Task description
Report each line from the listing that the string "Cuál" appears in.
☆ ☆ ☆ ☆
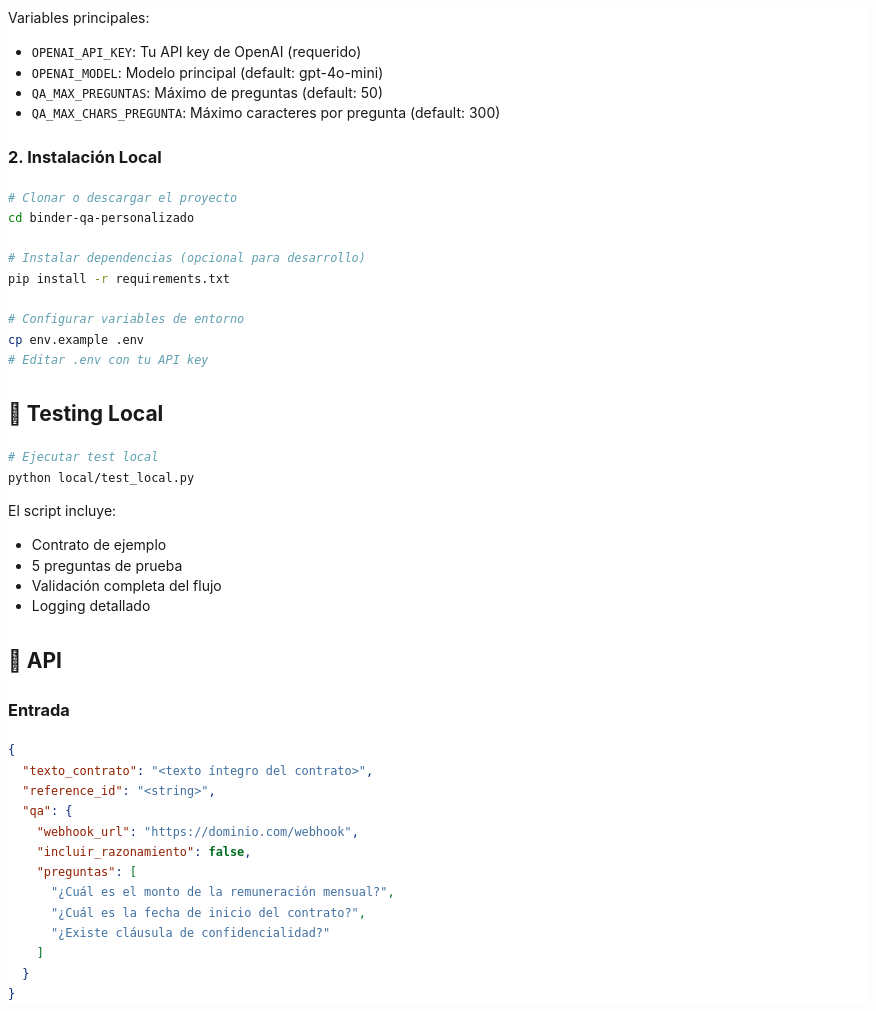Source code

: Variables principales:
- `OPENAI_API_KEY`: Tu API key de OpenAI (requerido)
- `OPENAI_MODEL`: Modelo principal (default: gpt-4o-mini)
- `QA_MAX_PREGUNTAS`: Máximo de preguntas (default: 50)
- `QA_MAX_CHARS_PREGUNTA`: Máximo caracteres por pregunta (default: 300)

### 2. Instalación Local

```bash
# Clonar o descargar el proyecto
cd binder-qa-personalizado

# Instalar dependencias (opcional para desarrollo)
pip install -r requirements.txt

# Configurar variables de entorno
cp env.example .env
# Editar .env con tu API key
```

## 🧪 Testing Local

```bash
# Ejecutar test local
python local/test_local.py
```

El script incluye:
- Contrato de ejemplo
- 5 preguntas de prueba
- Validación completa del flujo
- Logging detallado

## 📡 API

### Entrada

```json
{
  "texto_contrato": "<texto íntegro del contrato>",
  "reference_id": "<string>",
  "qa": {
    "webhook_url": "https://dominio.com/webhook",
    "incluir_razonamiento": false,
    "preguntas": [
      "¿Cuál es el monto de la remuneración mensual?",
      "¿Cuál es la fecha de inicio del contrato?",
      "¿Existe cláusula de confidencialidad?"
    ]
  }
}
```
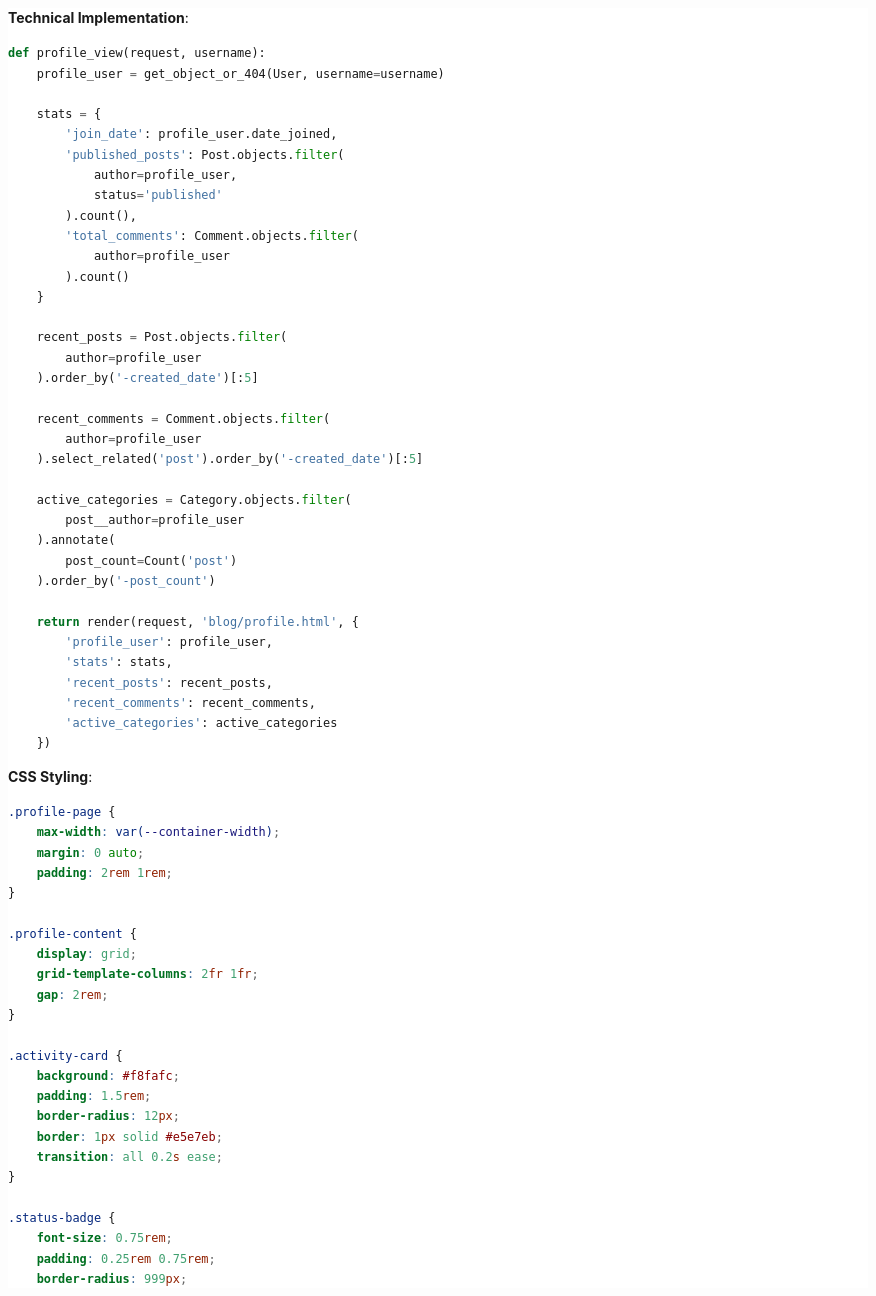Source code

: **Technical Implementation**:
```python
def profile_view(request, username):
    profile_user = get_object_or_404(User, username=username)
    
    stats = {
        'join_date': profile_user.date_joined,
        'published_posts': Post.objects.filter(
            author=profile_user, 
            status='published'
        ).count(),
        'total_comments': Comment.objects.filter(
            author=profile_user
        ).count()
    }
    
    recent_posts = Post.objects.filter(
        author=profile_user
    ).order_by('-created_date')[:5]
    
    recent_comments = Comment.objects.filter(
        author=profile_user
    ).select_related('post').order_by('-created_date')[:5]
    
    active_categories = Category.objects.filter(
        post__author=profile_user
    ).annotate(
        post_count=Count('post')
    ).order_by('-post_count')
    
    return render(request, 'blog/profile.html', {
        'profile_user': profile_user,
        'stats': stats,
        'recent_posts': recent_posts,
        'recent_comments': recent_comments,
        'active_categories': active_categories
    })
```

**CSS Styling**:
```css
.profile-page {
    max-width: var(--container-width);
    margin: 0 auto;
    padding: 2rem 1rem;
}

.profile-content {
    display: grid;
    grid-template-columns: 2fr 1fr;
    gap: 2rem;
}

.activity-card {
    background: #f8fafc;
    padding: 1.5rem;
    border-radius: 12px;
    border: 1px solid #e5e7eb;
    transition: all 0.2s ease;
}

.status-badge {
    font-size: 0.75rem;
    padding: 0.25rem 0.75rem;
    border-radius: 999px;
```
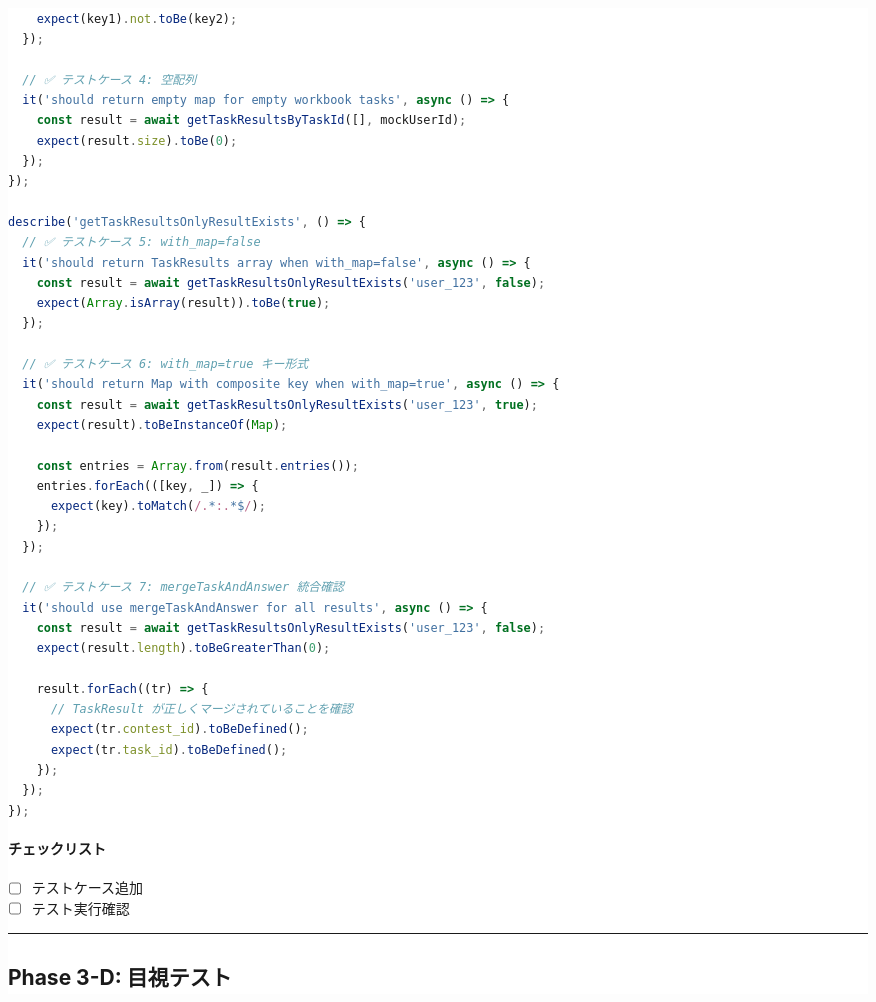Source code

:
 ```typescript
    expect(key1).not.toBe(key2);
  });

  // ✅ テストケース 4: 空配列
  it('should return empty map for empty workbook tasks', async () => {
    const result = await getTaskResultsByTaskId([], mockUserId);
    expect(result.size).toBe(0);
  });
});

describe('getTaskResultsOnlyResultExists', () => {
  // ✅ テストケース 5: with_map=false
  it('should return TaskResults array when with_map=false', async () => {
    const result = await getTaskResultsOnlyResultExists('user_123', false);
    expect(Array.isArray(result)).toBe(true);
  });

  // ✅ テストケース 6: with_map=true キー形式
  it('should return Map with composite key when with_map=true', async () => {
    const result = await getTaskResultsOnlyResultExists('user_123', true);
    expect(result).toBeInstanceOf(Map);

    const entries = Array.from(result.entries());
    entries.forEach(([key, _]) => {
      expect(key).toMatch(/.*:.*$/);
    });
  });

  // ✅ テストケース 7: mergeTaskAndAnswer 統合確認
  it('should use mergeTaskAndAnswer for all results', async () => {
    const result = await getTaskResultsOnlyResultExists('user_123', false);
    expect(result.length).toBeGreaterThan(0);

    result.forEach((tr) => {
      // TaskResult が正しくマージされていることを確認
      expect(tr.contest_id).toBeDefined();
      expect(tr.task_id).toBeDefined();
    });
  });
});
```

#### チェックリスト

- [ ] テストケース追加
- [ ] テスト実行確認

---

## Phase 3-D: 目視テスト
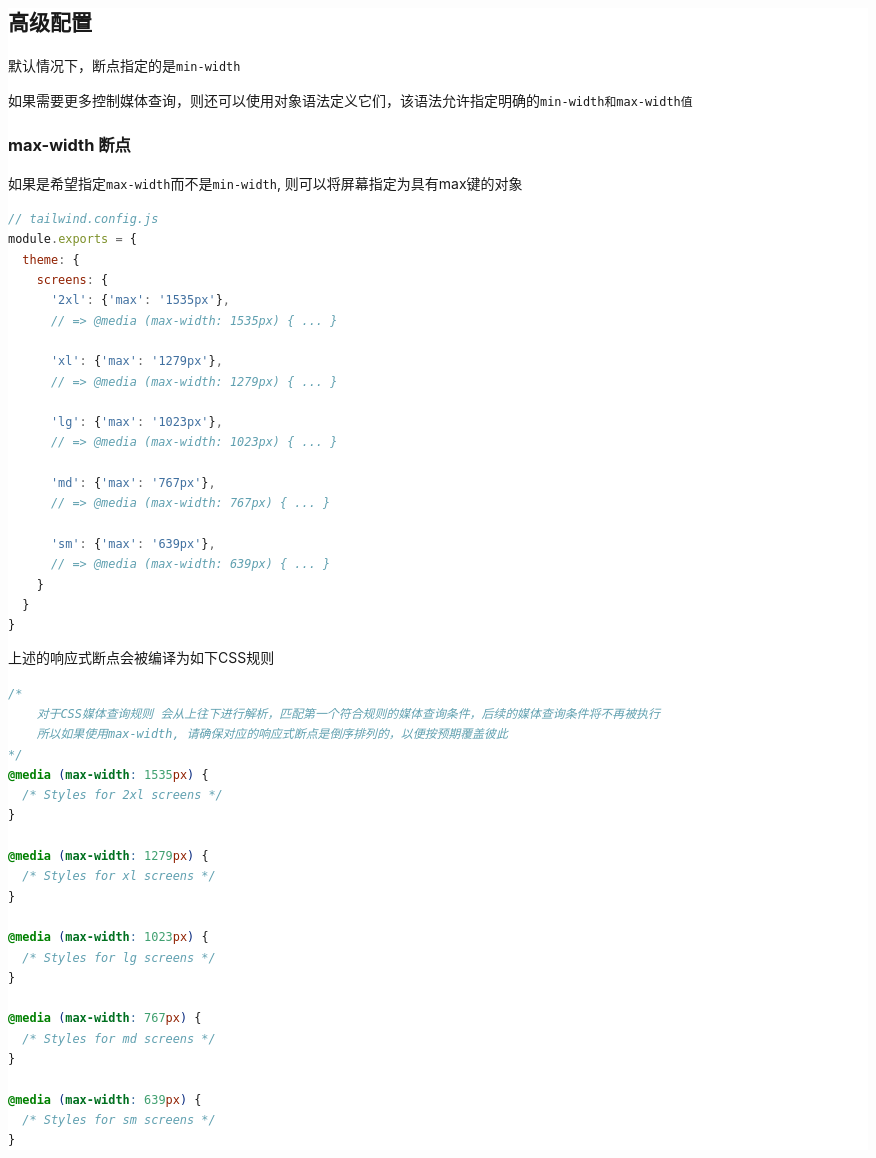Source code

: 

## 高级配置

默认情况下，断点指定的是`min-width`

如果需要更多控制媒体查询，则还可以使用对象语法定义它们，该语法允许指定明确的`min-width和max-width值`



### max-width 断点

如果是希望指定`max-width`而不是`min-width`, 则可以将屏幕指定为具有max键的对象

```js
// tailwind.config.js
module.exports = {
  theme: {
    screens: {
      '2xl': {'max': '1535px'},
      // => @media (max-width: 1535px) { ... }

      'xl': {'max': '1279px'},
      // => @media (max-width: 1279px) { ... }

      'lg': {'max': '1023px'},
      // => @media (max-width: 1023px) { ... }

      'md': {'max': '767px'},
      // => @media (max-width: 767px) { ... }

      'sm': {'max': '639px'},
      // => @media (max-width: 639px) { ... }
    }
  }
}
```

上述的响应式断点会被编译为如下CSS规则 

```css
/* 
	对于CSS媒体查询规则 会从上往下进行解析，匹配第一个符合规则的媒体查询条件，后续的媒体查询条件将不再被执行
	所以如果使用max-width, 请确保对应的响应式断点是倒序排列的，以便按预期覆盖彼此
*/
@media (max-width: 1535px) {
  /* Styles for 2xl screens */
}

@media (max-width: 1279px) {
  /* Styles for xl screens */
}

@media (max-width: 1023px) {
  /* Styles for lg screens */
}

@media (max-width: 767px) {
  /* Styles for md screens */
}

@media (max-width: 639px) {
  /* Styles for sm screens */
}
```
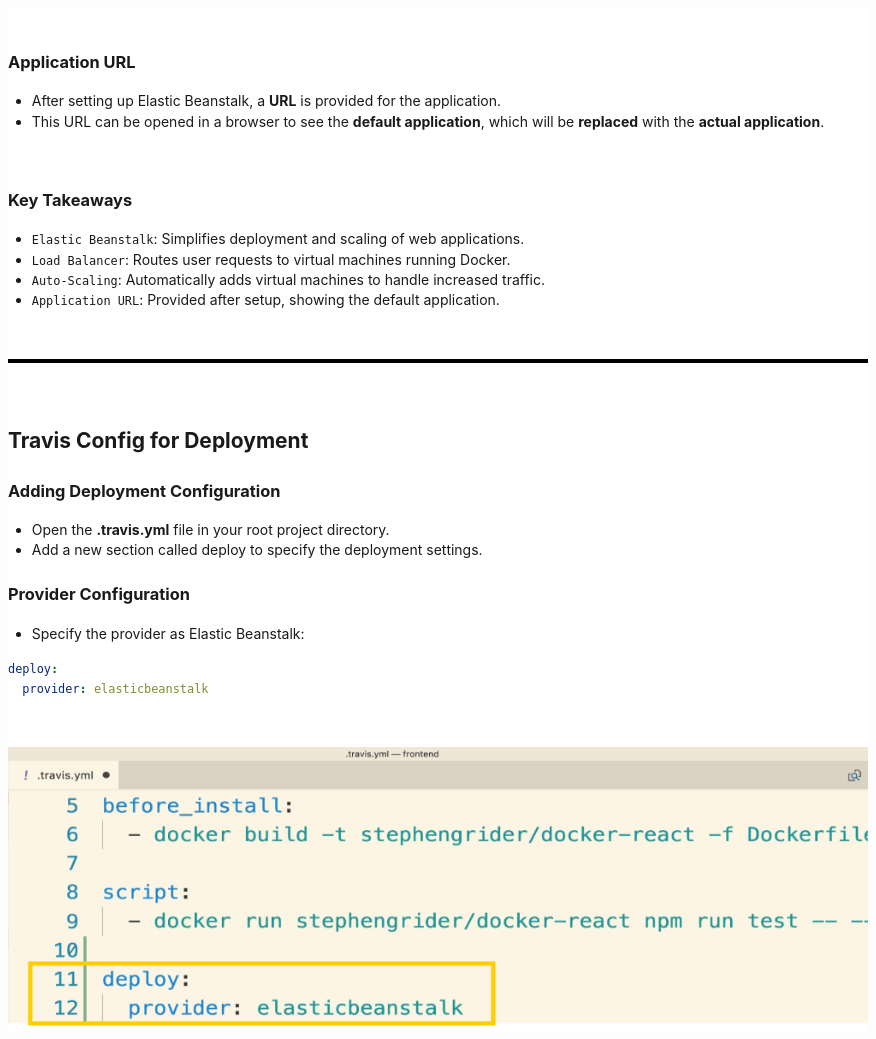 <br>

### Application URL
* After setting up Elastic Beanstalk, a **URL** is provided for the application.
* This URL can be opened in a browser to see the **default application**, which will be **replaced** with the **actual application**.

<br>

### Key Takeaways
* `Elastic Beanstalk`: Simplifies deployment and scaling of web applications.
* `Load Balancer`: Routes user requests to virtual machines running Docker.
* `Auto-Scaling`: Automatically adds virtual machines to handle increased traffic.
* `Application URL`: Provided after setup, showing the default application.

<br>

<hr style="height:4px;background:black">

<br>

## Travis Config for Deployment

### Adding Deployment Configuration
* Open the **.travis.yml** file in your root project directory.
* Add a new section called deploy to specify the deployment settings.

### Provider Configuration
* Specify the provider as Elastic Beanstalk:

```yaml
deploy:
  provider: elasticbeanstalk
```

<br>

![alt text](./images/image-225.png)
☆ ☆ ☆ ☆
The completed task
      "¿Cuál es el monto de la remuneración mensual?",
      "¿Cuál es la fecha de inicio del contrato?",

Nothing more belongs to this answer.